### Activity
Search the data for "displayed" and copy every matching line.

Collected data entries
________
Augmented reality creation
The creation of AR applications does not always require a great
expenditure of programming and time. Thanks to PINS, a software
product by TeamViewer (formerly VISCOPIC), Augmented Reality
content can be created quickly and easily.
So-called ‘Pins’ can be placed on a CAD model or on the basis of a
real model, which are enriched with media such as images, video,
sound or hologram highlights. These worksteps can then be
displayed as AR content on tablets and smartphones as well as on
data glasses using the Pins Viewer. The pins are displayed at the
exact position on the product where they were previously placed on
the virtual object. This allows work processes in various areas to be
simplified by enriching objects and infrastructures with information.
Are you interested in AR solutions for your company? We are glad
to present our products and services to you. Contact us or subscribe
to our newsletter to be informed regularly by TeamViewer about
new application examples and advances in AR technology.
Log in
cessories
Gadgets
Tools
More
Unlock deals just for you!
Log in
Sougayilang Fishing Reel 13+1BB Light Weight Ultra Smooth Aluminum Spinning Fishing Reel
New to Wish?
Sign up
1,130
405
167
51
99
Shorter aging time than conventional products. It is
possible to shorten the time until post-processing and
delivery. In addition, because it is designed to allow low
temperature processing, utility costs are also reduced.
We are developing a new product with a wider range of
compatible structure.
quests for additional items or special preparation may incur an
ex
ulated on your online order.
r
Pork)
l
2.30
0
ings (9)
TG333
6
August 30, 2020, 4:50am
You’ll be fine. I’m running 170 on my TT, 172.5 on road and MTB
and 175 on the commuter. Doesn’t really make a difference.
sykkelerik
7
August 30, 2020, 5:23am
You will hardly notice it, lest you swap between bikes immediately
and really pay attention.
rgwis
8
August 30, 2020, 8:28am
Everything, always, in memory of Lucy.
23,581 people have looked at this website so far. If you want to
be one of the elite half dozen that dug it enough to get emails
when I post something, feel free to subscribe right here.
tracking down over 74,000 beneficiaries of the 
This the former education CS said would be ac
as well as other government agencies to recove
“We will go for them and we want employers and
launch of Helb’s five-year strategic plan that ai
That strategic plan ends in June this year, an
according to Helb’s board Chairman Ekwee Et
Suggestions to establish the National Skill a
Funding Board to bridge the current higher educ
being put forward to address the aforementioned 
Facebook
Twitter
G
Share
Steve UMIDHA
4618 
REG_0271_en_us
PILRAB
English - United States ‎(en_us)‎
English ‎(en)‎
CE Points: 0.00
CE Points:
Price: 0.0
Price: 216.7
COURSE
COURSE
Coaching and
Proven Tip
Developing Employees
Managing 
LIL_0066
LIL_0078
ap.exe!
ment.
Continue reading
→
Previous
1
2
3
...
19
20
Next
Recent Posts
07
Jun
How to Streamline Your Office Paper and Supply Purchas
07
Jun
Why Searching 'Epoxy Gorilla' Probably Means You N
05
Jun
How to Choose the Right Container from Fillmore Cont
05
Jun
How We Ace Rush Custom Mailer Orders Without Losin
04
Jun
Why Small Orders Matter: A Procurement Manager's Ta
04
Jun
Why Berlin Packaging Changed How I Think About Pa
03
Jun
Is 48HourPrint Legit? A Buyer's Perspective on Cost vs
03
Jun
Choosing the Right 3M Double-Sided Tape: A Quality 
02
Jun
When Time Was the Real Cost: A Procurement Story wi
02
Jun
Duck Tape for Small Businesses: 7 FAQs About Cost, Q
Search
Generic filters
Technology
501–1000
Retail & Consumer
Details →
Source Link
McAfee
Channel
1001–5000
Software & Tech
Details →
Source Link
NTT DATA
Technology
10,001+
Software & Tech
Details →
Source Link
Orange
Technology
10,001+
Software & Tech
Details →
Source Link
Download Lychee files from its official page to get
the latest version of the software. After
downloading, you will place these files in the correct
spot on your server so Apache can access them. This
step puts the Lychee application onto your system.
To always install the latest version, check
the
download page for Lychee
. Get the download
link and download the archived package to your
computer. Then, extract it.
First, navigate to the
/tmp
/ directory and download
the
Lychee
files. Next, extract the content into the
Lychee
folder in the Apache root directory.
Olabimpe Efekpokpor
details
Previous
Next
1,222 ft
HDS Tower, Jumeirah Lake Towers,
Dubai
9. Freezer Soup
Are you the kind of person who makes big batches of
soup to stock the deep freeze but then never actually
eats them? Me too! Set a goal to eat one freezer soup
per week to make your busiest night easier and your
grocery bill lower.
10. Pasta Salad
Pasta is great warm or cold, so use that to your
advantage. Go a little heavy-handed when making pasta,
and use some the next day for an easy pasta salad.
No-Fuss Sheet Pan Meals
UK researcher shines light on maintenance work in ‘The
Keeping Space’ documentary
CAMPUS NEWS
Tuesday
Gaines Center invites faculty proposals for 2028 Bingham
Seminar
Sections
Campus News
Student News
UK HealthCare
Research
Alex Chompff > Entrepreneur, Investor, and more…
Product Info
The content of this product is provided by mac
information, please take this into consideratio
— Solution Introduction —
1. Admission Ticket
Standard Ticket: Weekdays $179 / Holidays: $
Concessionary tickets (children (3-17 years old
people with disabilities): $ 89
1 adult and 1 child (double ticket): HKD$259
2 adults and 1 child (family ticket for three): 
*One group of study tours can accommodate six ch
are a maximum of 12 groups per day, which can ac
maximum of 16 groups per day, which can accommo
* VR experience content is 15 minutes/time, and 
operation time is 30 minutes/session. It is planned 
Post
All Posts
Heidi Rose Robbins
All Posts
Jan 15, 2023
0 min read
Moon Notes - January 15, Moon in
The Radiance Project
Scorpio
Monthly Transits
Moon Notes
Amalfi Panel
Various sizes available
________
### Completed task
displayed as AR content on tablets and smartphones as well as on
data glasses using the Pins Viewer. The pins are displayed at the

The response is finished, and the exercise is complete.